Su voz era vacilante y quebradiza, hablaba en susurros espasmódicos, como si le faltara aire o se le confundieran las ideas, la voz de las rubias tontas del cine antiguo en el cuerpo de una campesina de los Balcanes, como la describió Alan Keller después de conocerla, en la única oportunidad en que se encontraron los tres en el Café Rossini. Indiana, que debía esforzarse para oírla, apenas podía disimular la irritación que le producía esa forma de hablar, que atribuía a la enfermedad, tal vez Carol tenía dañadas las cuerdas vocales.
—Hazme caso, Indiana, Keller no te convenía.
—En el amor nadie piensa en la conveniencia, Carol. Alan y yo estuvimos juntos cuatro años y fuimos felices, al menos eso creía.
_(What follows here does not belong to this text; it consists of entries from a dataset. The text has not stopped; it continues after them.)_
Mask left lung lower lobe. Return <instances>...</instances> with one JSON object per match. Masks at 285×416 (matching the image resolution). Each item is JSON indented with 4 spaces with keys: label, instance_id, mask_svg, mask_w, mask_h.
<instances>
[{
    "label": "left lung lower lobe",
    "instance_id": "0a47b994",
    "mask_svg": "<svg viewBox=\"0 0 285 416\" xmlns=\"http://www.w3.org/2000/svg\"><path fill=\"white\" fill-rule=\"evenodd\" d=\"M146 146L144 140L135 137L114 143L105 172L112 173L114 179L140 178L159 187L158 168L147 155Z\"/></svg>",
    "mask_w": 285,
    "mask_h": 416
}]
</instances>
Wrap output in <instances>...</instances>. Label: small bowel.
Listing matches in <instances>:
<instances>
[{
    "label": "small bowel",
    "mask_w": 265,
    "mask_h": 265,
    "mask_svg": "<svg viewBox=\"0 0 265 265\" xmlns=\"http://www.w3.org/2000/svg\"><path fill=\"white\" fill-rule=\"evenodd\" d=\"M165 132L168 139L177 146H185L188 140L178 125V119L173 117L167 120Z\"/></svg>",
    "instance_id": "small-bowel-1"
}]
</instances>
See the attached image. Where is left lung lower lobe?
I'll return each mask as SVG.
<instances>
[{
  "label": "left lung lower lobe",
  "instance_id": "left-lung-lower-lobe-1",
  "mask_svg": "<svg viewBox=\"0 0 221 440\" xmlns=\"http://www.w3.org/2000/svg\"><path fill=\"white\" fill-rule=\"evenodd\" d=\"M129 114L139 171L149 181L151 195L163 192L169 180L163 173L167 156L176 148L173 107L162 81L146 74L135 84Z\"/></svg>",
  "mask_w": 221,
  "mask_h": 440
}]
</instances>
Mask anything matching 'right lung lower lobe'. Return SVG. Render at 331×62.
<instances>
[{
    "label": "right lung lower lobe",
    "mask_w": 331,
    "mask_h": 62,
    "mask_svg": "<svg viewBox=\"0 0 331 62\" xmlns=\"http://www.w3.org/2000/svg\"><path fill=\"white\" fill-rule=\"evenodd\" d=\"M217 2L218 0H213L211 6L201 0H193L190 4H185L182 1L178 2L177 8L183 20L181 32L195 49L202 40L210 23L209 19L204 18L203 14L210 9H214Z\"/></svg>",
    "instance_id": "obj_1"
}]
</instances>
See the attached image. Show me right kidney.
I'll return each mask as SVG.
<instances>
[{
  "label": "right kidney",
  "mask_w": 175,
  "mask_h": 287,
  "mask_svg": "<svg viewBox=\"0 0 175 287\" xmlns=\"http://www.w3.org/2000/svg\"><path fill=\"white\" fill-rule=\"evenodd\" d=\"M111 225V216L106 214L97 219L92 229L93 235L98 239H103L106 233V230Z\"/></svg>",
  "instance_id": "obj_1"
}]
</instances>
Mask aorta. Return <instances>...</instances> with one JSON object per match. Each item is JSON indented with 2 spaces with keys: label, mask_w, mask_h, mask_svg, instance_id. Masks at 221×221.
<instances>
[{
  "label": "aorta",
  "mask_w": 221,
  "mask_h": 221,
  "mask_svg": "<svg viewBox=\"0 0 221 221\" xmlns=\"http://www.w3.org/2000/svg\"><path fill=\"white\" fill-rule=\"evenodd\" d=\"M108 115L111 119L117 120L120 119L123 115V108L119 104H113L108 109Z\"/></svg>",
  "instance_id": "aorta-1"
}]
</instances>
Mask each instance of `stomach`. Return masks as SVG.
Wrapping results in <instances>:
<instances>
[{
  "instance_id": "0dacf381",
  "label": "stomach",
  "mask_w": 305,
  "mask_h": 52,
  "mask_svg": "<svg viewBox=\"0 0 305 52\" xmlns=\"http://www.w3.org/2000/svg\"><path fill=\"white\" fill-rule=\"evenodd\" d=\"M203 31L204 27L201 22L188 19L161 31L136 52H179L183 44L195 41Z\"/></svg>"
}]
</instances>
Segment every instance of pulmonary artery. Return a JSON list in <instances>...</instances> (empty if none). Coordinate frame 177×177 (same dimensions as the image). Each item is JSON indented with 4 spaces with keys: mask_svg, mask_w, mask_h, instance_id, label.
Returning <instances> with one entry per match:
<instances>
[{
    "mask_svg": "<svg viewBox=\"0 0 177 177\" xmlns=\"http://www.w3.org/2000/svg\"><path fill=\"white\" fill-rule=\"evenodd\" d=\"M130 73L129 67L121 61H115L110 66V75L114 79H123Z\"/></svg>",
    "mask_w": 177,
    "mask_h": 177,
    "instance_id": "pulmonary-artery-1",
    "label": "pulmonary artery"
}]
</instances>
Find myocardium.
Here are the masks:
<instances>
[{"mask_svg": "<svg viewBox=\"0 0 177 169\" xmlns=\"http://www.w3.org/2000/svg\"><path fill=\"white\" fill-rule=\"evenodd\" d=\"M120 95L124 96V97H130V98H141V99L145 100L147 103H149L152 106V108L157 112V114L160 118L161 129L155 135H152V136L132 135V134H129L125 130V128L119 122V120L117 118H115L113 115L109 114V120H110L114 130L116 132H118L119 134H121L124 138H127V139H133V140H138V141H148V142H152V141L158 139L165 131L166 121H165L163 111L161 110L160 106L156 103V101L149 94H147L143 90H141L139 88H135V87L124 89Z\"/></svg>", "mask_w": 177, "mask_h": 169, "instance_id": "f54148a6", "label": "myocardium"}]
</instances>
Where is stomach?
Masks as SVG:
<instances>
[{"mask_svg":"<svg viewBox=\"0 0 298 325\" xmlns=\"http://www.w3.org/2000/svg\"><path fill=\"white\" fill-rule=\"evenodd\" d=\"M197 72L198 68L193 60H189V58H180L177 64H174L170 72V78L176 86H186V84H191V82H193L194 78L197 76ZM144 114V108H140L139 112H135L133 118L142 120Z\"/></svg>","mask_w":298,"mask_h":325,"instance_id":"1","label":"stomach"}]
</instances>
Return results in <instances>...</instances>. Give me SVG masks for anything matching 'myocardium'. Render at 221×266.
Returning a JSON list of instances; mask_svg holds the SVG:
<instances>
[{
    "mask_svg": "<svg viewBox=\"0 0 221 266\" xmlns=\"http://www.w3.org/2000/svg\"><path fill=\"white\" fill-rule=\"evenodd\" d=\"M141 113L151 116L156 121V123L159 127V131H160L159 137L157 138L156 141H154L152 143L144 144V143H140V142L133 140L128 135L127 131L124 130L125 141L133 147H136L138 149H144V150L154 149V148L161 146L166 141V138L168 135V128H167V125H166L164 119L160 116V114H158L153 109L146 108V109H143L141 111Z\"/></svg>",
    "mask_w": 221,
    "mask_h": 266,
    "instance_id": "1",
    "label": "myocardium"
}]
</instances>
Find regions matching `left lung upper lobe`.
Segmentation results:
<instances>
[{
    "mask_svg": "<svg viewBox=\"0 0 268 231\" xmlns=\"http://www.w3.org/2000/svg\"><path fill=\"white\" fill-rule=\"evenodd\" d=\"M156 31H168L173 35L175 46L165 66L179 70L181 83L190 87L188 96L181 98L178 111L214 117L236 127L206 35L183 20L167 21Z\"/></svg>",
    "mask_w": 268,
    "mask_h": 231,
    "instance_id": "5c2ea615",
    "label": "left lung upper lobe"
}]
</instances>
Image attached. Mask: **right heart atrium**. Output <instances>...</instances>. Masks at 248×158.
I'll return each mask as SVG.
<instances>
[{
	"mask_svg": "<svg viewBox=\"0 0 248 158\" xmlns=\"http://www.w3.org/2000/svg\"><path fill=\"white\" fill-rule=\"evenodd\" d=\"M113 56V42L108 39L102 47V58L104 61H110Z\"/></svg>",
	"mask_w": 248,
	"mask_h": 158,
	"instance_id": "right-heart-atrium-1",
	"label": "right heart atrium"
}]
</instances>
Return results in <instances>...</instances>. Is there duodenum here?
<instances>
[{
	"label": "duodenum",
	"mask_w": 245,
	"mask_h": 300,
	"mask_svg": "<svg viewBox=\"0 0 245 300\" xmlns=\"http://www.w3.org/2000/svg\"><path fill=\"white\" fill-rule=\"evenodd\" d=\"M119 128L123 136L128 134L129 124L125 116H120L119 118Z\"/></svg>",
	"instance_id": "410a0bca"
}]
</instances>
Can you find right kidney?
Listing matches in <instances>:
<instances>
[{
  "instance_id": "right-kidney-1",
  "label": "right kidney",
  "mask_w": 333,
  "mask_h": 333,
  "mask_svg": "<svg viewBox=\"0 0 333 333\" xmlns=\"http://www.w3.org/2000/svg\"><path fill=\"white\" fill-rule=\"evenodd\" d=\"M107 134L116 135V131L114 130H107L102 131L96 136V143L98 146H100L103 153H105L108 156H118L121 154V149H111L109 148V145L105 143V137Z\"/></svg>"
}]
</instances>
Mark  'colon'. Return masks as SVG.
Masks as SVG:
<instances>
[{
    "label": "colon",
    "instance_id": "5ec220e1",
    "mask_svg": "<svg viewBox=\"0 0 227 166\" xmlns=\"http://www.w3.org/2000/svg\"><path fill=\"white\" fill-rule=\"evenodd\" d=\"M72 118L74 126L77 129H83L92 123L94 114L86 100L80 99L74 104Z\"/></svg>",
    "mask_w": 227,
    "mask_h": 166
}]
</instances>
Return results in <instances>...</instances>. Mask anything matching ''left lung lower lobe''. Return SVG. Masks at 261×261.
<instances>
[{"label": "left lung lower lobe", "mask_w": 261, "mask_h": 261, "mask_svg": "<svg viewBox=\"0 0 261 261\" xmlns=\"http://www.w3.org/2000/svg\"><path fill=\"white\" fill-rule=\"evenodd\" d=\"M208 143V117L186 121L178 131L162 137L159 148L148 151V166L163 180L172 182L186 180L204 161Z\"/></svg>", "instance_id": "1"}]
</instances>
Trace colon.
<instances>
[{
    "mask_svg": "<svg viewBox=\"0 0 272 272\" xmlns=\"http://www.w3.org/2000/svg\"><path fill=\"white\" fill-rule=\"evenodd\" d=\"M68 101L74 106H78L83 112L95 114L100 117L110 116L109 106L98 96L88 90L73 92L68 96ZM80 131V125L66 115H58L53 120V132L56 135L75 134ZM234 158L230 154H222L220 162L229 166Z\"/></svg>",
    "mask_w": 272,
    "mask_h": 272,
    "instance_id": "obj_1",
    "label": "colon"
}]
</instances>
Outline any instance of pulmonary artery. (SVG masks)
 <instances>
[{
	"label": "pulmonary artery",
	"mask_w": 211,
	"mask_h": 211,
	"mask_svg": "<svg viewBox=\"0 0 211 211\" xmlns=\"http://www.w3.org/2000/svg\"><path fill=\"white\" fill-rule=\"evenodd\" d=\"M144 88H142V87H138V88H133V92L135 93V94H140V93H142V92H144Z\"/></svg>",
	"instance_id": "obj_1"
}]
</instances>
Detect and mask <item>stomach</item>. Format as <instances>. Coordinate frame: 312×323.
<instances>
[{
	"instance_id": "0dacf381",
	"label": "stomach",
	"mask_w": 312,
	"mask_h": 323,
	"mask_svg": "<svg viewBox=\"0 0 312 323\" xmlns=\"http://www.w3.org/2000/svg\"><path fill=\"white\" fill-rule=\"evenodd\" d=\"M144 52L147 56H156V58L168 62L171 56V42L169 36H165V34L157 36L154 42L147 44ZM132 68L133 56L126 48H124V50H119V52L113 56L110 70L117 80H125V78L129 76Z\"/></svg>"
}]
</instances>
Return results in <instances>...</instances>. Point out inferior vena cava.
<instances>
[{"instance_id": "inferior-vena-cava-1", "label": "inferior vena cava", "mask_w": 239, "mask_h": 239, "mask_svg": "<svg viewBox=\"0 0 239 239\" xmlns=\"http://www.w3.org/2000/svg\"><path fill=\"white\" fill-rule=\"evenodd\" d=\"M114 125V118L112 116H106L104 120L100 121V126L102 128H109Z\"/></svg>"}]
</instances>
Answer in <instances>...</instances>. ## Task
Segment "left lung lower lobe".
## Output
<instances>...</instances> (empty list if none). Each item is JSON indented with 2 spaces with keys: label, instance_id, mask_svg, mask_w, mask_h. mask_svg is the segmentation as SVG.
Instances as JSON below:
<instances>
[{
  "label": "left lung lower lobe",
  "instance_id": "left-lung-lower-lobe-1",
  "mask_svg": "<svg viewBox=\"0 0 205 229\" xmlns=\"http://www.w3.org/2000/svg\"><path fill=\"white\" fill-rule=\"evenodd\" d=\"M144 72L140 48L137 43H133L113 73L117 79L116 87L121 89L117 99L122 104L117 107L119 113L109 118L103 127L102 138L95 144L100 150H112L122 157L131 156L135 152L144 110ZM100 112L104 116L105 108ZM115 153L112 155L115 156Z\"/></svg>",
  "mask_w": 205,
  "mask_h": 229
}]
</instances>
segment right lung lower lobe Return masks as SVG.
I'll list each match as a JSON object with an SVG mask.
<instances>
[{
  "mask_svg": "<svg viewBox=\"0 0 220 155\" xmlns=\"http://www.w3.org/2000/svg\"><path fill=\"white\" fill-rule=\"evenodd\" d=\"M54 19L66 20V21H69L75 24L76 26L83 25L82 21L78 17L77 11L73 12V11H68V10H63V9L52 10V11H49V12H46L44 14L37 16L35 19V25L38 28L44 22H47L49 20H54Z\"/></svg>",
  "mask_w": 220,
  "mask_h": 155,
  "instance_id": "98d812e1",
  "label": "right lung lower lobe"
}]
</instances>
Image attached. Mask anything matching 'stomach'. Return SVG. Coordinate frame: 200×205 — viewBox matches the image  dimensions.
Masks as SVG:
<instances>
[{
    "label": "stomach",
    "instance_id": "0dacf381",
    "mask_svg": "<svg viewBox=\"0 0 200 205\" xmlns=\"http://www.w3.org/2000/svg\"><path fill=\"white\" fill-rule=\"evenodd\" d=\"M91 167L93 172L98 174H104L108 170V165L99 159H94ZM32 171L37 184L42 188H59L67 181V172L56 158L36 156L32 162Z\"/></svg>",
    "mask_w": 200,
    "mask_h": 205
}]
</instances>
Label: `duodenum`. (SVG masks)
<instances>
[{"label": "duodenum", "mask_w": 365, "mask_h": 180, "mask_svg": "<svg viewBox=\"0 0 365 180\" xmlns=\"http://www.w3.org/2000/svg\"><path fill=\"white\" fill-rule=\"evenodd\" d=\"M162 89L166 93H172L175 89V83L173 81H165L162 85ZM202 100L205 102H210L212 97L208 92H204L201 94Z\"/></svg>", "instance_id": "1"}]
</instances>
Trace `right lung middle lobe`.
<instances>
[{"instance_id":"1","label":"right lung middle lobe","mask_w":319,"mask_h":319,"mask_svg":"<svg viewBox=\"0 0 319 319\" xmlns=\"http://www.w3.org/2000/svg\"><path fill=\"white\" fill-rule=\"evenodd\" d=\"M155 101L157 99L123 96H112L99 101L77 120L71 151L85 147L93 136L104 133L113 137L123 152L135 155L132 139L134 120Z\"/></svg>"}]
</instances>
—Es mucho tiempo. ¿Cuándo pensaban casarse?
—Nunca hablamos de eso.
—¡Qué extraño! Los dos son libres.
—No teníamos apuro. Yo pensaba esperar que Amanda se fuera a la universidad.
—¿Por qué? ¿Tu hija no se llevaba bien con él?
—Amanda no se lleva bien con nadie que esté conmigo o con su padre, es celosa.
—No llores, Indiana. Pronto habrá una cola de pretendientes en tu puerta y espero que esta vez seas más selectiva. Keller es cosa del pasado, como si estuviera muerto, no te acuerdes más de él. Mira, traje un regalo para Amanda, dime qué te parece.
Colocó el canasto sobre el escritorio y levantó el trapo que lo cubría. Adentro, en un nido improvisado con una bufanda de lana, había un animal diminuto durmiendo.
—Es una gatita —dijo.
—¡Carol! —exclamó Indiana.
—Me dijiste que tu hija quería una gata…
—¡Qué regalo maravilloso! Amanda va a estar feliz.
—No me costó nada, me la dieron en la Sociedad Protectora de Animales. Tiene seis semanas, está sana y le pusieron las vacunas. No molesta en nada. ¿Puedo entregársela personalmente a tu hija? Me gustaría conocerla.